It's insistent, reaching me through a light slumber, nudging at consciousness. I've dozed off looking out the window at passing scenery. I was last aware of a charming little town with blue and white sailboats in a cozy harbor, somewhere in Connecticut.
There it is again. My thoughts are still swimming elsewhere, but they finally acknowledge the audible presence of a train whistle. It's like being wrapped in a warm stream of sound. Everything around me encourages somnolence.
Two days before, a friend and I had boarded a bus in Boston and been deposited on a street corner in Chinatown, New York City, at noon. The temperature was 94, with humidity to match. After two busy days in the city, and with the first warm drops of a late afternoon thunderstorm beating down on us, we agreed that the next train home - at any price - was preferable to a trek back down to Chinatown and a wait in the rain.
So I am snuggled into the plush seat of Amtrak's Acela, business class at that. I am comforted in body and spirit, and the train whistle caresses my hearing.
In literature the train whistle has often been the siren call luring restless youths out into a barely imagined new world. But for me it is not where the train is going but the sound itself that fascinates.
For the past two years I lived in a township where three railroads passed through an east-west corridor lined by the boxy gray structures of light industry. Along the south edge - my side - was marshland. And while trees and murky waters dampened most of the noise, the passing trains still left audio tracks as their whistles resonated through the corridor.
I hesitate even to call the sound a whistle, since that word conveys a shrill, high-pitched intrusion. This vibrancy comes out of a distant nowhere with a few staccato pushes. Then a sustained ribbon of sound expands in intensity and duration, hovers, and decays into ripples over the landscape. At last it echoes back from a low ridge of hills farther south.
When I worked from home, train whistles were often the only daytime sounds. They were welcome companions, gently merging with my memories of freight trains passing on the far side of a farm field near our Indiana home. Along with the heat of summer, the train whistles were part of the landscape.
Curled up in the train seat now, I both hear and feel the sound, and a few thoughts gather around the solfège syllables do, me, the music student's guide to a minor third. "To certain primitive minds, minor means sad," a master teacher in singing once commented. But sad is also akin to the word satisfied, so perhaps the train's voice speaks as both.
I can't decide if I am hearing alternating sounds on do and me that immediately blend into a minor stream, or if the whistle produces a composite envelope of sound, outlining that interval. Perhaps it's a single clear tone cushioned in a vast field of disparate vibrations.
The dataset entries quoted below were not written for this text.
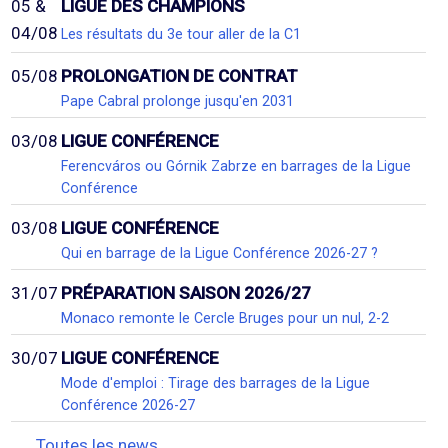
05 &
LIGUE DES CHAMPIONS
04/08
Les résultats du 3e tour aller de la C1
05/08
PROLONGATION DE CONTRAT
Pape Cabral prolonge jusqu'en 2031
03/08
LIGUE CONFÉRENCE
Ferencváros ou Górnik Zabrze en barrages de la Ligue
Conférence
03/08
LIGUE CONFÉRENCE
Qui en barrage de la Ligue Conférence 2026-27 ?
31/07
PRÉPARATION SAISON 2026/27
Monaco remonte le Cercle Bruges pour un nul, 2-2
30/07
LIGUE CONFÉRENCE
Mode d'emploi : Tirage des barrages de la Ligue
Conférence 2026-27
Toutes les news...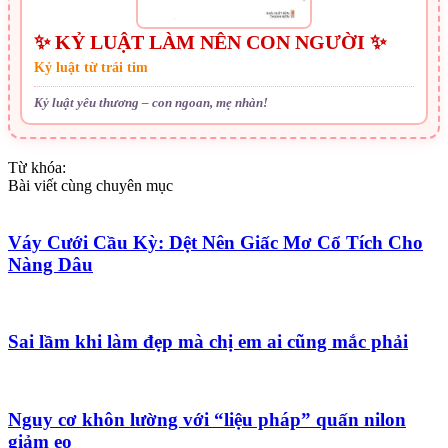
✨ KỶ LUẬT LÀM NÊN CON NGƯỜI ✨
Kỷ luật từ trái tim
Kỷ luật yêu thương – con ngoan, mẹ nhàn!
Từ khóa:
Bài viết cùng chuyên mục
Váy Cưới Cầu Kỳ: Dệt Nên Giấc Mơ Cổ Tích Cho
Nàng Dâu
Sai lầm khi làm đẹp mà chị em ai cũng mắc phải
Nguy cơ khôn lường với “liệu pháp” quấn nilon
giảm eo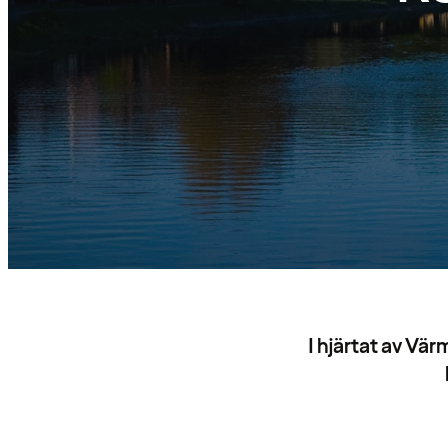
I hjärtat av Vä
When my husband and I were in the sound-system business, I learned to recognize musical instruments by their patterns on an oscilloscope. Would a train whistle appear as a single clear line on a field of gray squiggles?
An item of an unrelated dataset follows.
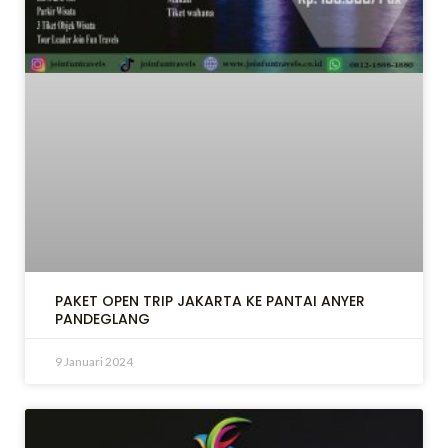
LE
LE
PAKET OPEN TRIP JAKARTA KE PANTAI ANYER
PANDEGLANG
9 Januari 2024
I think back on similar sounds: the wheezing of my German uncle's accordion; the lonely wail of a harmonica in a back-road Arizona general store; the magnificence of the pipe organ's diapason filling St. John the Divine only yesterday.
I could never resolve this phenomenon when fully awake and hearing it from afar. Much less can I divine it when half-dozing, enveloped in it, and lulled by the motion of the train. I stop trying and just absorb the impulsions in the air until I feel like a complementary listening instrument. Then silence returns. I'm satisfied.